The {1,k} Density Hierarchy

The Finding

For each $k = 2, 3, \ldots, 10$, we computed the Zaremba density of the pair $A = \{1, k\}$ at $N = 10^{10}$ and $10^{11}$. The density drops exponentially with $k$:

$k$	Density at $10^{10}$	Density at $10^{11}$	$\dim_H(E_{\{1,k\}})$	Above $1/2$?
2	76.5487%	80.7543%	0.531	Yes
3	11.0568%	9.1109%	0.454	No
4	1.6096%	1.0735%	0.397	No
5	0.4398%	0.2564%	0.349	No
6	0.1721%	0.0912%	0.309	No
7	0.0840%	0.0414%	0.275	No
8	0.0475%	0.0221%	0.246	No
9	0.0297%	0.0132%	0.221	No
10	0.0201%	0.0085%	0.199	No

Why This Matters

{1,2} is the only pair whose density grows

The 10^11 data reveals something you cannot see at a single scale: $\{1,2\}$ density increases from 76.5% to 80.8% as $N$ grows from $10^{10}$ to $10^{11}$, while every other pair’s density decreases. The set $\{1,3\}$ drops from 11.1% to 9.1%. The set $\{1,10\}$ drops from 0.020% to 0.0085%.
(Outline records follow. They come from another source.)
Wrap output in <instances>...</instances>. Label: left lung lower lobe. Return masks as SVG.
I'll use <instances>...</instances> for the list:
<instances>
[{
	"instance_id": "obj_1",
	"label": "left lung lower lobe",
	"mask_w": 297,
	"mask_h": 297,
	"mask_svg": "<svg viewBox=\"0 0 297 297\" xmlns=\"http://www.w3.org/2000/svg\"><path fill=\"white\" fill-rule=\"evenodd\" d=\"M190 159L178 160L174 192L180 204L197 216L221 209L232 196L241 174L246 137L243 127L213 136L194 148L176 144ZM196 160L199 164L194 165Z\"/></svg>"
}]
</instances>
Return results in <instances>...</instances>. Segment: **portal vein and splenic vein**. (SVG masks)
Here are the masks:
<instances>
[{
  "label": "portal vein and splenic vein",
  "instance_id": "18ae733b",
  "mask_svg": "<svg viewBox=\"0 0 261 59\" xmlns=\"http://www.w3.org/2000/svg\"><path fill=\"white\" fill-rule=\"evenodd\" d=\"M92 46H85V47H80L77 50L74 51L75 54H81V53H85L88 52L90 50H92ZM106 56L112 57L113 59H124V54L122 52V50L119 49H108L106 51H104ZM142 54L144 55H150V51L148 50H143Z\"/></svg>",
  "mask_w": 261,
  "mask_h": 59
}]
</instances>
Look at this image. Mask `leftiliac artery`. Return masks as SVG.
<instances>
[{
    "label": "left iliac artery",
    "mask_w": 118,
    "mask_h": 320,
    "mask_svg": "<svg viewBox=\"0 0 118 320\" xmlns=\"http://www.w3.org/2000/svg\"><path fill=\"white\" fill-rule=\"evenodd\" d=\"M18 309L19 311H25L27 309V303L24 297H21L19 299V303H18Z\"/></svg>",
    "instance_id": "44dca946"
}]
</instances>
This is the Hausdorff dimension threshold at work. The dimension $\delta$ of the underlying Cantor set controls the long-term behavior: when $2\delta > 1$ (equivalently $\delta > 1/2$), the set of representable denominators is theoretically predicted to be dense enough that its density converges toward 100%. When $2\delta < 1$, the set is too thin and density is predicted to converge to 0%.

Only $\{1,2\}$ has $\delta = 0.531 > 1/2$. Every other pair has $\delta < 1/2$. So the 10^11 data is the first scale where we see the density trajectories clearly diverging — one pair headed toward full coverage, the rest headed toward nothing.

The critical jump is at $k = 2$

At $N = 10^{11}$, the density ratio $\rho(\{1,2\}) / \rho(\{1,3\}) = 80.75 / 9.11 \approx 8.9$. This is the largest consecutive ratio in the hierarchy, and it has widened from 6.9 at $10^{10}$ — confirming that $\{1,2\}$ is diverging upward while $\{1,3\}$ is converging to zero. Based on the Hausdorff dimension threshold, the ratio is expected to continue growing since $\{1,2\}$ has $\delta > 1/2$ (density predicted $\to 1$) while $\{1,3\}$ has $\delta < 1/2$ (density predicted $\to 0$). The large jump reflects both $\{1,2\}$ crossing the Hausdorff dimension threshold and the Gauss measure weight $1/k^2$ dropping by a factor of $4/9 \approx 0.44$ from $k=2$ to $k=3$.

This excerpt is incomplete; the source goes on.